### [Given task]
Extract the full listing below without altering a single character.

### [Records]
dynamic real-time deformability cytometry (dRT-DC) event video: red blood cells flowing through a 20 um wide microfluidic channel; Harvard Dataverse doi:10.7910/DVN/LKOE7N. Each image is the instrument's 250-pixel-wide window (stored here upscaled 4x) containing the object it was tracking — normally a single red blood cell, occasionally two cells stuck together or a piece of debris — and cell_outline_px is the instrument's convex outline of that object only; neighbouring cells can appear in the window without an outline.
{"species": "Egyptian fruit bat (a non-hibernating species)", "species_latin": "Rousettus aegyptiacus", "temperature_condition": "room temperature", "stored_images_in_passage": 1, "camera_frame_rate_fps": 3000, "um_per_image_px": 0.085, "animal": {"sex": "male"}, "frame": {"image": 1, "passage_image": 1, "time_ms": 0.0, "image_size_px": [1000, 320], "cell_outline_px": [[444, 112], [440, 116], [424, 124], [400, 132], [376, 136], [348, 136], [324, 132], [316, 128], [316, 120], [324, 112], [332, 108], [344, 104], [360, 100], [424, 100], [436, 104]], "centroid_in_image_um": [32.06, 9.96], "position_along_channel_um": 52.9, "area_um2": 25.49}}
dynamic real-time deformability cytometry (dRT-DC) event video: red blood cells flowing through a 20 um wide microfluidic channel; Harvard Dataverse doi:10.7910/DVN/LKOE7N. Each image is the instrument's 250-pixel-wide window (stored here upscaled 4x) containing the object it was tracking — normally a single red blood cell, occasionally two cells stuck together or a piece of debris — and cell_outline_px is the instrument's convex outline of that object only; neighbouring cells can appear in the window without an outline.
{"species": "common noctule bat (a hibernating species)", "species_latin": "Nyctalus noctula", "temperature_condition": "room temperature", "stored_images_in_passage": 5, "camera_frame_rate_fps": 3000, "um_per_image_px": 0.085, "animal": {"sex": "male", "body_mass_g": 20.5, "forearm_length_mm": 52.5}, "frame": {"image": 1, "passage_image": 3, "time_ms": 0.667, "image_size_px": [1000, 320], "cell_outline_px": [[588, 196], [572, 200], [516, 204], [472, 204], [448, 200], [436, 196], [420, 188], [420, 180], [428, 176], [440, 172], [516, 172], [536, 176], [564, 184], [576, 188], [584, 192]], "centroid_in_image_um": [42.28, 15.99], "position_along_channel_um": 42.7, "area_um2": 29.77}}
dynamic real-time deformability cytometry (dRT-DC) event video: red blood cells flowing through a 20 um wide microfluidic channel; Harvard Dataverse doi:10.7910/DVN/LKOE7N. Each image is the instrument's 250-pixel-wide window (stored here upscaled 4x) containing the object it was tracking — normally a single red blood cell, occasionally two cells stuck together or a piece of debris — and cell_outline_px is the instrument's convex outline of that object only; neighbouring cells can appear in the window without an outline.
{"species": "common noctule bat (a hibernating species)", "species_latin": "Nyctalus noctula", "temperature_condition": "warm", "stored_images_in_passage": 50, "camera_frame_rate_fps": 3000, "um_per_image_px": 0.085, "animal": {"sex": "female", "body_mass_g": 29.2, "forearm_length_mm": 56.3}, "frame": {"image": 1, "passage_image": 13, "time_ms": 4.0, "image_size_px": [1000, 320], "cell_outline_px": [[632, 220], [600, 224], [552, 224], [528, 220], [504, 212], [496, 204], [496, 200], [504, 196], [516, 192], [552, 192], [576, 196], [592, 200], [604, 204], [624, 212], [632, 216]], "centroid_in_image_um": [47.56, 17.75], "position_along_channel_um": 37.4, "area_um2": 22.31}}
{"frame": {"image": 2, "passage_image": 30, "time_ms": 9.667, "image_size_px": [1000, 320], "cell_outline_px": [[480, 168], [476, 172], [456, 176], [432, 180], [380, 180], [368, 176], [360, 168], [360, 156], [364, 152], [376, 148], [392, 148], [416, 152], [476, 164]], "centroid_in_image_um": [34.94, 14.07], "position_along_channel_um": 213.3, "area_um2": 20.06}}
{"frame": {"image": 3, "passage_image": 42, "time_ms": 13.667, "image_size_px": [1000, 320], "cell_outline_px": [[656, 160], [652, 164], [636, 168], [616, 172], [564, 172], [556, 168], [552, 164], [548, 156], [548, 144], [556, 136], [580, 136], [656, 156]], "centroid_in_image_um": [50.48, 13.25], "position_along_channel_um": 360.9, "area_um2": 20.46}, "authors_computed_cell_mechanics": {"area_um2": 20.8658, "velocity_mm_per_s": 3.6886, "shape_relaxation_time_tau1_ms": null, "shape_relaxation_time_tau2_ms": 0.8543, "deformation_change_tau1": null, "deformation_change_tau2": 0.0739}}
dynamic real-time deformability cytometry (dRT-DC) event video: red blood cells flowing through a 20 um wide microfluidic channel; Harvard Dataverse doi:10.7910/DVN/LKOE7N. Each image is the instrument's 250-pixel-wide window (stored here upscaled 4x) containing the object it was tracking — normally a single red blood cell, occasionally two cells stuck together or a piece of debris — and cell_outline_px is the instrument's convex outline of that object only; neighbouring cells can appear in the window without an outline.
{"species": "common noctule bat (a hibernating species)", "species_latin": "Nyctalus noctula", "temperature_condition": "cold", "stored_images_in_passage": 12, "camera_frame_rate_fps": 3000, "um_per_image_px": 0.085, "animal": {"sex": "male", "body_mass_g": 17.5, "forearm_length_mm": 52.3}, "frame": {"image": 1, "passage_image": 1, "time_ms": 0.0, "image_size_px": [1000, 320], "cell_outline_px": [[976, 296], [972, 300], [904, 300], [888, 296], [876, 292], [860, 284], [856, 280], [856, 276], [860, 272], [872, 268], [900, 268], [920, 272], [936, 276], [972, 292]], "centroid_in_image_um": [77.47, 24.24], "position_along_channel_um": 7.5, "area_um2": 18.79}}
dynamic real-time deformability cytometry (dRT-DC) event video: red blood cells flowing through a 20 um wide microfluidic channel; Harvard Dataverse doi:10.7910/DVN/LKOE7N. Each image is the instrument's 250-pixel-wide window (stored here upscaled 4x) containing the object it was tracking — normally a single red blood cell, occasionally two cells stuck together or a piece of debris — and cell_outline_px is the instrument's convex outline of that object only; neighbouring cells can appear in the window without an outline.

### [Written response]
dynamic real-time deformability cytometry (dRT-DC) event video: red blood cells flowing through a 20 um wide microfluidic channel; Harvard Dataverse doi:10.7910/DVN/LKOE7N. Each image is the instrument's 250-pixel-wide window (stored here upscaled 4x) containing the object it was tracking — normally a single red blood cell, occasionally two cells stuck together or a piece of debris — and cell_outline_px is the instrument's convex outline of that object only; neighbouring cells can appear in the window without an outline.
{"species": "Egyptian fruit bat (a non-hibernating species)", "species_latin": "Rousettus aegyptiacus", "temperature_condition": "room temperature", "stored_images_in_passage": 1, "camera_frame_rate_fps": 3000, "um_per_image_px": 0.085, "animal": {"sex": "male"}, "frame": {"image": 1, "passage_image": 1, "time_ms": 0.0, "image_size_px": [1000, 320], "cell_outline_px": [[444, 112], [440, 116], [424, 124], [400, 132], [376, 136], [348, 136], [324, 132], [316, 128], [316, 120], [324, 112], [332, 108], [344, 104], [360, 100], [424, 100], [436, 104]], "centroid_in_image_um": [32.06, 9.96], "position_along_channel_um": 52.9, "area_um2": 25.49}}
dynamic real-time deformability cytometry (dRT-DC) event video: red blood cells flowing through a 20 um wide microfluidic channel; Harvard Dataverse doi:10.7910/DVN/LKOE7N. Each image is the instrument's 250-pixel-wide window (stored here upscaled 4x) containing the object it was tracking — normally a single red blood cell, occasionally two cells stuck together or a piece of debris — and cell_outline_px is the instrument's convex outline of that object only; neighbouring cells can appear in the window without an outline.
{"species": "common noctule bat (a hibernating species)", "species_latin": "Nyctalus noctula", "temperature_condition": "room temperature", "stored_images_in_passage": 5, "camera_frame_rate_fps": 3000, "um_per_image_px": 0.085, "animal": {"sex": "male", "body_mass_g": 20.5, "forearm_length_mm": 52.5}, "frame": {"image": 1, "passage_image": 3, "time_ms": 0.667, "image_size_px": [1000, 320], "cell_outline_px": [[588, 196], [572, 200], [516, 204], [472, 204], [448, 200], [436, 196], [420, 188], [420, 180], [428, 176], [440, 172], [516, 172], [536, 176], [564, 184], [576, 188], [584, 192]], "centroid_in_image_um": [42.28, 15.99], "position_along_channel_um": 42.7, "area_um2": 29.77}}
dynamic real-time deformability cytometry (dRT-DC) event video: red blood cells flowing through a 20 um wide microfluidic channel; Harvard Dataverse doi:10.7910/DVN/LKOE7N. Each image is the instrument's 250-pixel-wide window (stored here upscaled 4x) containing the object it was tracking — normally a single red blood cell, occasionally two cells stuck together or a piece of debris — and cell_outline_px is the instrument's convex outline of that object only; neighbouring cells can appear in the window without an outline.
{"species": "common noctule bat (a hibernating species)", "species_latin": "Nyctalus noctula", "temperature_condition": "warm", "stored_images_in_passage": 50, "camera_frame_rate_fps": 3000, "um_per_image_px": 0.085, "animal": {"sex": "female", "body_mass_g": 29.2, "forearm_length_mm": 56.3}, "frame": {"image": 1, "passage_image": 13, "time_ms": 4.0, "image_size_px": [1000, 320], "cell_outline_px": [[632, 220], [600, 224], [552, 224], [528, 220], [504, 212], [496, 204], [496, 200], [504, 196], [516, 192], [552, 192], [576, 196], [592, 200], [604, 204], [624, 212], [632, 216]], "centroid_in_image_um": [47.56, 17.75], "position_along_channel_um": 37.4, "area_um2": 22.31}}
{"frame": {"image": 2, "passage_image": 30, "time_ms": 9.667, "image_size_px": [1000, 320], "cell_outline_px": [[480, 168], [476, 172], [456, 176], [432, 180], [380, 180], [368, 176], [360, 168], [360, 156], [364, 152], [376, 148], [392, 148], [416, 152], [476, 164]], "centroid_in_image_um": [34.94, 14.07], "position_along_channel_um": 213.3, "area_um2": 20.06}}
{"frame": {"image": 3, "passage_image": 42, "time_ms": 13.667, "image_size_px": [1000, 320], "cell_outline_px": [[656, 160], [652, 164], [636, 168], [616, 172], [564, 172], [556, 168], [552, 164], [548, 156], [548, 144], [556, 136], [580, 136], [656, 156]], "centroid_in_image_um": [50.48, 13.25], "position_along_channel_um": 360.9, "area_um2": 20.46}, "authors_computed_cell_mechanics": {"area_um2": 20.8658, "velocity_mm_per_s": 3.6886, "shape_relaxation_time_tau1_ms": null, "shape_relaxation_time_tau2_ms": 0.8543, "deformation_change_tau1": null, "deformation_change_tau2": 0.0739}}
dynamic real-time deformability cytometry (dRT-DC) event video: red blood cells flowing through a 20 um wide microfluidic channel; Harvard Dataverse doi:10.7910/DVN/LKOE7N. Each image is the instrument's 250-pixel-wide window (stored here upscaled 4x) containing the object it was tracking — normally a single red blood cell, occasionally two cells stuck together or a piece of debris — and cell_outline_px is the instrument's convex outline of that object only; neighbouring cells can appear in the window without an outline.
{"species": "common noctule bat (a hibernating species)", "species_latin": "Nyctalus noctula", "temperature_condition": "cold", "stored_images_in_passage": 12, "camera_frame_rate_fps": 3000, "um_per_image_px": 0.085, "animal": {"sex": "male", "body_mass_g": 17.5, "forearm_length_mm": 52.3}, "frame": {"image": 1, "passage_image": 1, "time_ms": 0.0, "image_size_px": [1000, 320], "cell_outline_px": [[976, 296], [972, 300], [904, 300], [888, 296], [876, 292], [860, 284], [856, 280], [856, 276], [860, 272], [872, 268], [900, 268], [920, 272], [936, 276], [972, 292]], "centroid_in_image_um": [77.47, 24.24], "position_along_channel_um": 7.5, "area_um2": 18.79}}
dynamic real-time deformability cytometry (dRT-DC) event video: red blood cells flowing through a 20 um wide microfluidic channel; Harvard Dataverse doi:10.7910/DVN/LKOE7N. Each image is the instrument's 250-pixel-wide window (stored here upscaled 4x) containing the object it was tracking — normally a single red blood cell, occasionally two cells stuck together or a piece of debris — and cell_outline_px is the instrument's convex outline of that object only; neighbouring cells can appear in the window without an outline.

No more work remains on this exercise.